Stored data entries:
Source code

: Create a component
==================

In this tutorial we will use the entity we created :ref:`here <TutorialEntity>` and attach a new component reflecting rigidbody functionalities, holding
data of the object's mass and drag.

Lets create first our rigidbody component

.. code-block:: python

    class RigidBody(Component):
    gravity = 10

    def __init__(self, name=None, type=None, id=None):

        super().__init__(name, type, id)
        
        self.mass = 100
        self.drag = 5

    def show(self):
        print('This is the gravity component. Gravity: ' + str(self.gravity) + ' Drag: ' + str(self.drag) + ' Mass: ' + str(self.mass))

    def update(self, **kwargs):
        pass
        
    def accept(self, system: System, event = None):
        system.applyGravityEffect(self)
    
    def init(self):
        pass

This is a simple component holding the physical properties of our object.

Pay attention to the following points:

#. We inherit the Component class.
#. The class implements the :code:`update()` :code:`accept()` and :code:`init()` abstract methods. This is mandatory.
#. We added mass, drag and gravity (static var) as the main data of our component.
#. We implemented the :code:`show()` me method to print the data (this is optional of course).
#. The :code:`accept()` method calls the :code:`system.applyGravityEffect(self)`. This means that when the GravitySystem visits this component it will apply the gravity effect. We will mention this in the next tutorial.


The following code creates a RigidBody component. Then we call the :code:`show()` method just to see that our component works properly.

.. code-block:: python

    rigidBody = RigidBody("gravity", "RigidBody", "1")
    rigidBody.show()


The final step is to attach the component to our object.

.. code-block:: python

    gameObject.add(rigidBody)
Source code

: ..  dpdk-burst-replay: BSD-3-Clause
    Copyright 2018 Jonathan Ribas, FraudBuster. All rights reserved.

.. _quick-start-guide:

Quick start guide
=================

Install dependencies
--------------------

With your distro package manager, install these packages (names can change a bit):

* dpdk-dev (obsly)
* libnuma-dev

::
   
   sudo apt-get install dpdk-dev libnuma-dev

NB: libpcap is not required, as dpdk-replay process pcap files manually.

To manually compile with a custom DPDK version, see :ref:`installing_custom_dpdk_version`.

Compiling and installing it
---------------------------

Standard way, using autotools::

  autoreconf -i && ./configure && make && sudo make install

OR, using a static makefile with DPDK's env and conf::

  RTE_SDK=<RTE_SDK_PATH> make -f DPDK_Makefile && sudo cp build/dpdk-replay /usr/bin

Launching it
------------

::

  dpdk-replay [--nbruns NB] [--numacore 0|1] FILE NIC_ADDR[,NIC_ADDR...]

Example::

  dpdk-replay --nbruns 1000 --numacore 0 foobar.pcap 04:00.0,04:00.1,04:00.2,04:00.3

## What is being asked
Output all of the records exactly, with nothing omitted.

## Exercise output
Source code

: Create a component
==================

In this tutorial we will use the entity we created :ref:`here <TutorialEntity>` and attach a new component reflecting rigidbody functionalities, holding
data of the object's mass and drag.

Lets create first our rigidbody component

.. code-block:: python

    class RigidBody(Component):
    gravity = 10

    def __init__(self, name=None, type=None, id=None):

        super().__init__(name, type, id)
        
        self.mass = 100
        self.drag = 5

    def show(self):
        print('This is the gravity component. Gravity: ' + str(self.gravity) + ' Drag: ' + str(self.drag) + ' Mass: ' + str(self.mass))

    def update(self, **kwargs):
        pass
        
    def accept(self, system: System, event = None):
        system.applyGravityEffect(self)
    
    def init(self):
        pass

This is a simple component holding the physical properties of our object.

Pay attention to the following points:

#. We inherit the Component class.
#. The class implements the :code:`update()` :code:`accept()` and :code:`init()` abstract methods. This is mandatory.
#. We added mass, drag and gravity (static var) as the main data of our component.
#. We implemented the :code:`show()` me method to print the data (this is optional of course).
#. The :code:`accept()` method calls the :code:`system.applyGravityEffect(self)`. This means that when the GravitySystem visits this component it will apply the gravity effect. We will mention this in the next tutorial.


The following code creates a RigidBody component. Then we call the :code:`show()` method just to see that our component works properly.

.. code-block:: python

    rigidBody = RigidBody("gravity", "RigidBody", "1")
    rigidBody.show()


The final step is to attach the component to our object.

.. code-block:: python

    gameObject.add(rigidBody)
Source code

: ..  dpdk-burst-replay: BSD-3-Clause
    Copyright 2018 Jonathan Ribas, FraudBuster. All rights reserved.

.. _quick-start-guide:

Quick start guide
=================

Install dependencies
--------------------

With your distro package manager, install these packages (names can change a bit):

* dpdk-dev (obsly)
* libnuma-dev

::
   
   sudo apt-get install dpdk-dev libnuma-dev

NB: libpcap is not required, as dpdk-replay process pcap files manually.

To manually compile with a custom DPDK version, see :ref:`installing_custom_dpdk_version`.

Compiling and installing it
---------------------------

Standard way, using autotools::

  autoreconf -i && ./configure && make && sudo make install

OR, using a static makefile with DPDK's env and conf::

  RTE_SDK=<RTE_SDK_PATH> make -f DPDK_Makefile && sudo cp build/dpdk-replay /usr/bin

Launching it
------------

::

  dpdk-replay [--nbruns NB] [--numacore 0|1] FILE NIC_ADDR[,NIC_ADDR...]

Example::

  dpdk-replay --nbruns 1000 --numacore 0 foobar.pcap 04:00.0,04:00.1,04:00.2,04:00.3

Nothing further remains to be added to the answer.